Snyder v. State

615 So. 2d 231 (1993)

Andrew Edward SNYDER, Appellant,
v.
STATE of Florida, Appellee.

No. 92-3080.

District Court of Appeal of Florida, First District.

March 8, 1993.

Nancy A. Daniels, Public Defender, and Carl S. McGinnes, Asst. Public Defender, Tallahassee, for appellant.

Robert A. Butterworth, Atty. Gen., and Charlie McCoy, Asst. Atty. Gen., Tallahassee, for appellee.

PER CURIAM.

Andrew Edward Snyder has appealed from sentences imposed after violation of community control. We reverse, and remand for resentencing.

In 1986, Snyder was placed on probation following a guilty plea to burglary of a dwelling, committed on February 18, 1986 (Case No. 86-478). He thereafter pled nolo contendere to burglary of a structure, committed on January 16, 1987 (Case No. 87-479), and to violating probation in 86-478. In March 1990, the trial court revoked probation, and sentenced Snyder to 2 years community control plus 13 years probation. The court imposed 5 years probation in 87-479, to run concurrently with the probationary term imposed in 86-478.

In August 1992, Snyder pled nolo contendere to violating probation. The scoresheet utilized at the subsequent sentencing proceeding reflected a total of 49 points. After the two-cell increase authorized for Snyder's two successive violations of probation, see Williams v. State, 594 So. 2d 273, 275 (Fla. 1992), this total corresponded to a recommended range of 3 1/2-4 1/2 years, *232 and a permitted range of 2 1/2-5 1/2 years. After noting that "a guideline sentence would be 5 1/2 years," the trial court sentenced Snyder to concurrent 5-year terms, plus 8 years probation in 86-478.

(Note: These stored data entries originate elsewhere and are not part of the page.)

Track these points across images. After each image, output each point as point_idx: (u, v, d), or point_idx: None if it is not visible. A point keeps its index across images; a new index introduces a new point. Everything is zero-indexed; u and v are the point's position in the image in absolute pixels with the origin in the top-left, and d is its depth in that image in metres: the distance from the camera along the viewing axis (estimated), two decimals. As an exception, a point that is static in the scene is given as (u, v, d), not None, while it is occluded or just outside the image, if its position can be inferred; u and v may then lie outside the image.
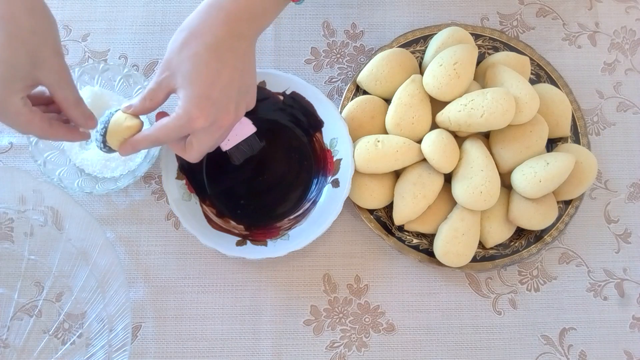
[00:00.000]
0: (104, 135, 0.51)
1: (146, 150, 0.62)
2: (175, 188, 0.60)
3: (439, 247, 0.59)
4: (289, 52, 0.68)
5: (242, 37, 0.49)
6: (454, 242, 0.58)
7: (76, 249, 0.60)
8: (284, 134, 0.65)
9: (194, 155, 0.51)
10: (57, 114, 0.52)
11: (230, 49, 0.48)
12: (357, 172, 0.60)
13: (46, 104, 0.51)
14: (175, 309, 0.61)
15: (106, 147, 0.52)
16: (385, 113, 0.62)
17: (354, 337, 0.60)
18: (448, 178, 0.61)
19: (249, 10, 0.49)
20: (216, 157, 0.60)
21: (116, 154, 0.61)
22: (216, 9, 0.48)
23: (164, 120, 0.49)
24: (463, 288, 0.62)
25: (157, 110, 0.52)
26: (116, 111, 0.51)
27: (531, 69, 0.65)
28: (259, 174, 0.64)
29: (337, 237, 0.63)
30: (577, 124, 0.65)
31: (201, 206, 0.61)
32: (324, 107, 0.62)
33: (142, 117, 0.55)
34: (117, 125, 0.50)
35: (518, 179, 0.59)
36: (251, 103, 0.53)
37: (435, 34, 0.65)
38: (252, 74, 0.52)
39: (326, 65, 0.68)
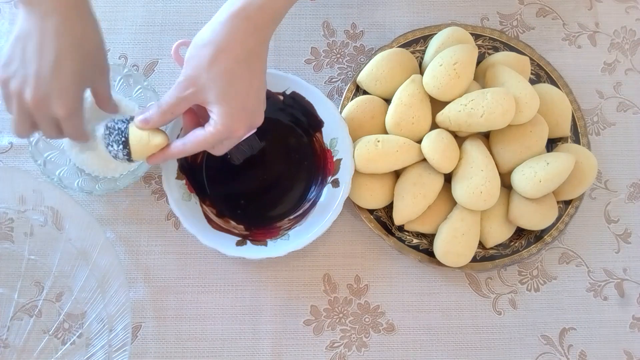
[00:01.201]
0: (128, 155, 0.52)
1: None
2: (175, 188, 0.60)
3: (439, 247, 0.59)
4: (289, 52, 0.68)
5: (266, 42, 0.50)
6: (454, 242, 0.58)
7: (76, 249, 0.60)
8: (284, 134, 0.65)
9: (222, 152, 0.53)
10: None
11: (259, 56, 0.50)
12: (357, 172, 0.60)
13: None
14: (175, 309, 0.61)
15: (132, 161, 0.53)
16: (385, 113, 0.62)
17: (354, 337, 0.60)
18: (448, 178, 0.61)
19: (273, 15, 0.49)
20: (216, 157, 0.60)
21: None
22: (243, 20, 0.47)
23: (200, 135, 0.50)
24: (463, 288, 0.62)
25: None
26: (126, 123, 0.52)
27: (531, 69, 0.65)
28: (259, 174, 0.64)
29: (337, 237, 0.63)
30: (577, 124, 0.65)
31: (201, 206, 0.61)
32: (324, 107, 0.62)
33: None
34: (143, 144, 0.51)
35: (518, 179, 0.59)
36: None
37: (435, 34, 0.65)
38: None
39: (326, 65, 0.68)
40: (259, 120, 0.52)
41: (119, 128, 0.52)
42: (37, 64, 0.47)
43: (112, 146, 0.52)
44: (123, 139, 0.51)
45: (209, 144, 0.51)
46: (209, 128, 0.49)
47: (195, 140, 0.50)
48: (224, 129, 0.49)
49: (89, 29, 0.50)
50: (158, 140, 0.51)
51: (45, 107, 0.48)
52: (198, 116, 0.53)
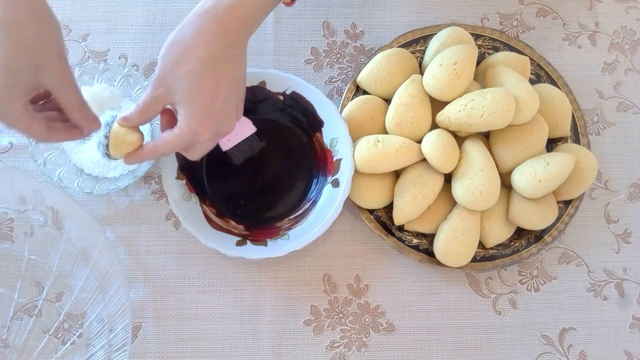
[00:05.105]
0: (106, 148, 0.51)
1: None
2: (175, 188, 0.60)
3: (439, 247, 0.59)
4: (289, 52, 0.68)
5: (237, 45, 0.48)
6: (454, 242, 0.58)
7: (76, 249, 0.60)
8: (284, 134, 0.65)
9: (195, 156, 0.52)
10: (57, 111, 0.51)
11: (227, 59, 0.48)
12: (357, 172, 0.60)
13: (48, 97, 0.50)
14: (175, 309, 0.61)
15: (111, 158, 0.53)
16: (385, 113, 0.62)
17: (354, 337, 0.60)
18: (448, 178, 0.61)
19: (243, 17, 0.47)
20: (216, 157, 0.60)
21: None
22: (209, 21, 0.46)
23: (168, 136, 0.49)
24: (463, 288, 0.62)
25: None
26: (113, 118, 0.51)
27: (531, 69, 0.65)
28: (259, 174, 0.64)
29: (337, 237, 0.63)
30: (577, 124, 0.65)
31: (201, 206, 0.61)
32: (324, 107, 0.62)
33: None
34: (119, 140, 0.51)
35: (518, 179, 0.59)
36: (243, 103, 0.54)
37: (435, 34, 0.65)
38: (245, 77, 0.52)
39: (326, 65, 0.68)
40: (229, 125, 0.50)
41: (107, 121, 0.51)
42: None
43: (96, 137, 0.52)
44: (105, 132, 0.51)
45: (176, 147, 0.50)
46: (176, 130, 0.49)
47: (164, 141, 0.49)
48: (188, 132, 0.48)
49: (25, 13, 0.43)
50: (132, 138, 0.51)
51: None
52: (174, 117, 0.51)
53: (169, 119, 0.51)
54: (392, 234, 0.61)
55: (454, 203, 0.61)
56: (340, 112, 0.63)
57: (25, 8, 0.43)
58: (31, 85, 0.45)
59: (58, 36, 0.46)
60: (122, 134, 0.51)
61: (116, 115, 0.52)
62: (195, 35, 0.46)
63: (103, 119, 0.52)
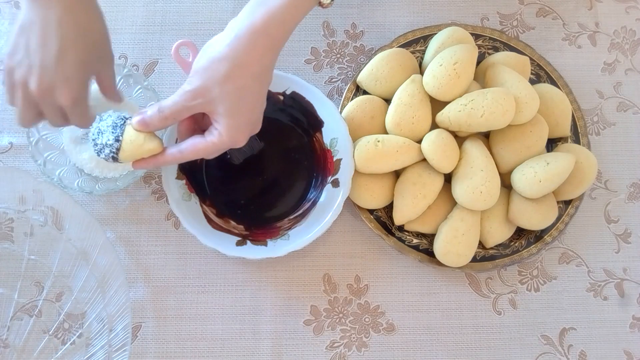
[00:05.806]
0: (116, 152, 0.50)
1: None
2: (175, 188, 0.60)
3: (439, 247, 0.59)
4: (289, 52, 0.68)
5: (278, 54, 0.50)
6: (454, 242, 0.58)
7: (76, 249, 0.60)
8: (284, 134, 0.65)
9: (213, 156, 0.53)
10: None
11: (270, 69, 0.49)
12: (357, 172, 0.60)
13: None
14: (175, 309, 0.61)
15: (116, 162, 0.51)
16: (385, 113, 0.62)
17: (354, 337, 0.60)
18: (448, 178, 0.61)
19: (291, 29, 0.49)
20: (216, 157, 0.60)
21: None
22: (262, 36, 0.47)
23: (200, 143, 0.50)
24: (463, 288, 0.62)
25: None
26: (123, 120, 0.50)
27: (531, 69, 0.65)
28: (259, 174, 0.64)
29: (337, 237, 0.63)
30: (577, 124, 0.65)
31: (201, 206, 0.61)
32: (324, 107, 0.62)
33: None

Snyder argues that his sentence is illegal, to wit: because he committed his crimes prior to the July 1, 1988 effective date of the permitted guidelines range, it would be an ex post facto violation to sentence him under that range. Therefore, the maximum guidelines sentence was 4 1/2 years (the maximum of the recommended range), and the 5 years imposed by the trial court constituted a departure sentence for which no written reasons were provided. The state concedes that the maximum guidelines sentence herein was 4 1/2 years. However, it urges that the trial court be permitted to consider a departure sentence on remand.

The permitted guidelines ranges, effective July 1, 1988, cannot be applied to a defendant who committed his crimes prior to that date. Jones v. State, 599 So. 2d 769, 770 n. 1 (Fla. 1st DCA 1992), citing Puffinberger v. State, 581 So. 2d 897, 900 (Fla. 1991). Snyder committed his crimes in 1986 and 1987, hence he correctly asserts that the permitted range could not be used in sentencing him. The result was a departure sentence for which the trial court provided no written reasons.

However, there is no indication in the record that the trial judge intended to impose a departure sentence. On the contrary, it affirmatively appears that he believed the 5-year sentence to be within the guidelines. When a trial court does not know that it is imposing a departure sentence requiring written reasons, it may consider on remand whether a departure from the guidelines is appropriate. Henderson v. State, 577 So. 2d 653, 654 (Fla. 1st DCA 1991), citing State v. Betancourt, 552 So. 2d 1107, 1108 (Fla. 1989). See also Roberts v. State, 534 So. 2d 1225 (Fla. 1st DCA 1988), approved 547 So. 2d 129 (Fla. 1989) (when a trial court is unaware that it has imposed a departure sentence because of an incorrect scoresheet, the trial judge may consider whether departure would be appropriate when the correct scoresheet is before him on remand).

The sentence imposed herein is reversed, and the case remanded for resentencing, at which time the trial judge may consider whether departure would be appropriate.

JOANOS, C.J., and ZEHMER and WEBSTER, JJ., concur.